![Header](img/header_1.jpg)

# Binaural Synthesis

Humans are able to localize sound events with regard to their perceived distance as well as their angular position in space. Sound waves are altered due to reflections, diffrection, and resonances caused by the precense of a humans body, that is head, shoulders, torso, as well as the fine structure of the ear formed by pinna, cavum conchae, etc. All these effects, which in its assembly are evaluated by the human brain to localize a source or to get other spatial information, are integrated in binaural signal. If the binaural signal is reproduced perfectly at the ear drums (the human’s microphones), there is no chance to distinguish the virtual source or environment from the real sound field. With binaural synthesis, a filtering approach with special filters, an acoustic sound source represented by a mono-signal can virtually be placed at arbitrary positions in space.
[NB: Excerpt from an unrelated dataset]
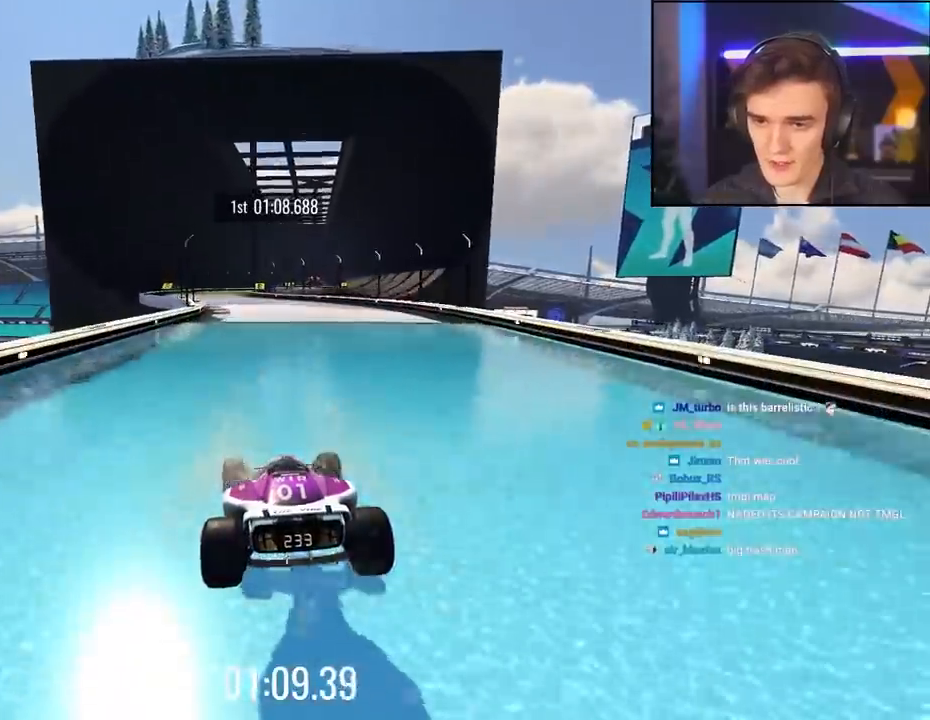
{"keys": ["right", "up"], "events": [[250, "left", "down"], [350, "left", "up"], [484, "right", "down"]]}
In this lab, the basics of binaural synthesis are introduced in an explorative fashion. The aim is to familiarize with the structure of HRIR datasets, to understand the difference between interaural time difference (ITD) and interaural level difference (ILD), and finally to evaluate a first static binaural synthesis of two monaural input signals.

---
## 1. Head-related transfer functions

A valid way to describe all linear sound transformations caused by torso, head and pinna is the use of so called “head-related transfer functions” (HRTFs). For each direction of sound incidence from a sound source to a human receiver there exist two transfer functions (one for the left and one for the right ear), which are combined into a two-channel HRTF in frequency domain. The combination of all directions into a single database is commonly called an HRTF dataset.

For the description of the direction of sound incidence, a spherical head-related coordinate system is used (see Figure, left). The origin of this coordinate system is in the center of the head, at the center between the connecting line of the ear canals. There are two angles $\vartheta$ and $\varphi$ describing the direction of incidence. The azimuth angle 𝜑 rotates counterclockwise (righthanded) between 0° (front direction) and 360° (again front direction) on the horizontal plane.
The elevation angle $\vartheta$ is defined from -90° (bottom) to 90° (top). The angle-pair ($\varphi$, $\vartheta$) = (0°, 0°) denotes sound coming from front, ($\varphi$, $\vartheta$) = (90°, 0°) from left and ($\varphi$, $\vartheta$) = (0°, 90°) from top. Three planes are defined: The horizontal plane ($\vartheta$ = 0°), median plane ($\varphi$ = 0°, 180°) and frontal plane ($\varphi$ = ±90°).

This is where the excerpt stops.